Look at the server board example given above--how dense it is with ICs:

Compare that to a modern ATX motherboard--it strikes as being barren:

Even when you shrink it down to ITX, it's still has large swaths of the PCB that are barren:

...that's because a lot of those circuits are in the power supply.
I guess good job at finding two low-end boards with relatively sparse featuresets? Look at an ITX X570 or Z390 board and come back. Also, as far as I can tell most of the power delivery circuitry on that Asrock Rack board is above the RAM slots except for the CPU VRM and some around the southbridge. Then there's two Ethernet controllers, a management controller, and a heap of headers taking up a lot of board space that would be free if not used for server-specific use cases. Then there's the fact that server boards are overbuilt, mostly built to run at 100% load continuously (which consumer boards are definitely not, nor should they be), and generally have prices including years of enterprise support etc.

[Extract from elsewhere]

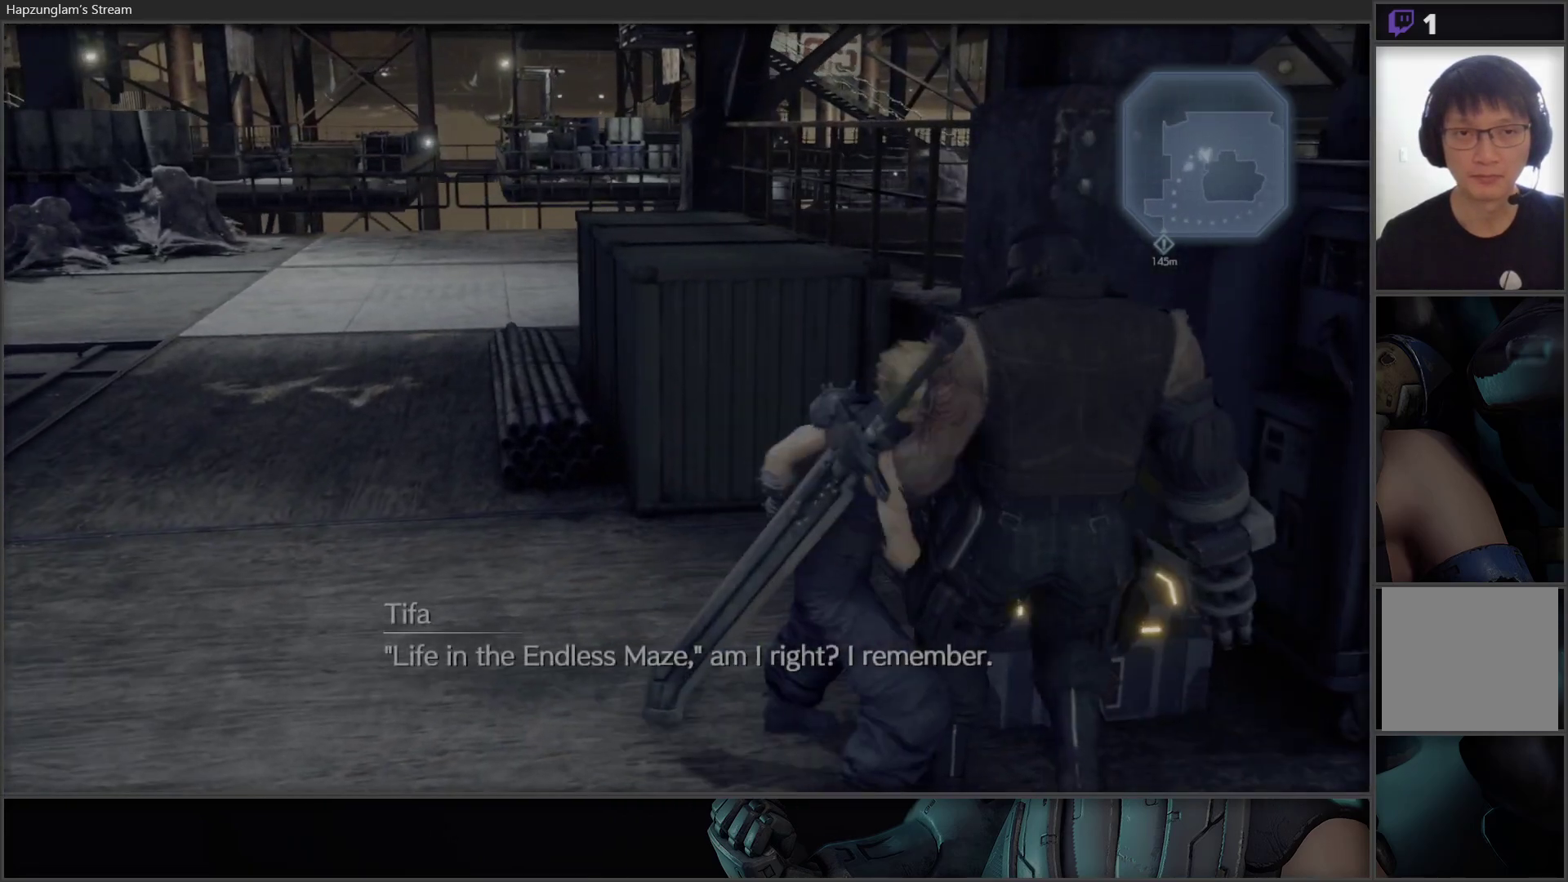
{"buttons": ["Y"], "left_stick": "right", "right_stick": "center", "events": [[100, "Y", "up"], [167, "Y", "down"], [233, "Y", "up"], [300, "Y", "down"], [400, "Y", "up"], [400, "left_stick", "right"], [467, "Y", "down"]]}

For comparison, here's an ASRock X570 Phantom Gaming ITX/TB3 without its heatsinks and other cosmetics:

TL;DR: FSP is advocating for lower PSU costs and much higher motherboard design and manufacturing costs. I'm not okay with that especially when PSUs really don't functionally obsolete but motherboards do.
No. FSP is showing off a PSU based on an updated Intel power delivery standard - possibly a successor to the ATX power delivery standard? - which aligns much better with current hardware and hardware design trends than the old ATX standard and its legacy featureset and relatively low power delivery capability.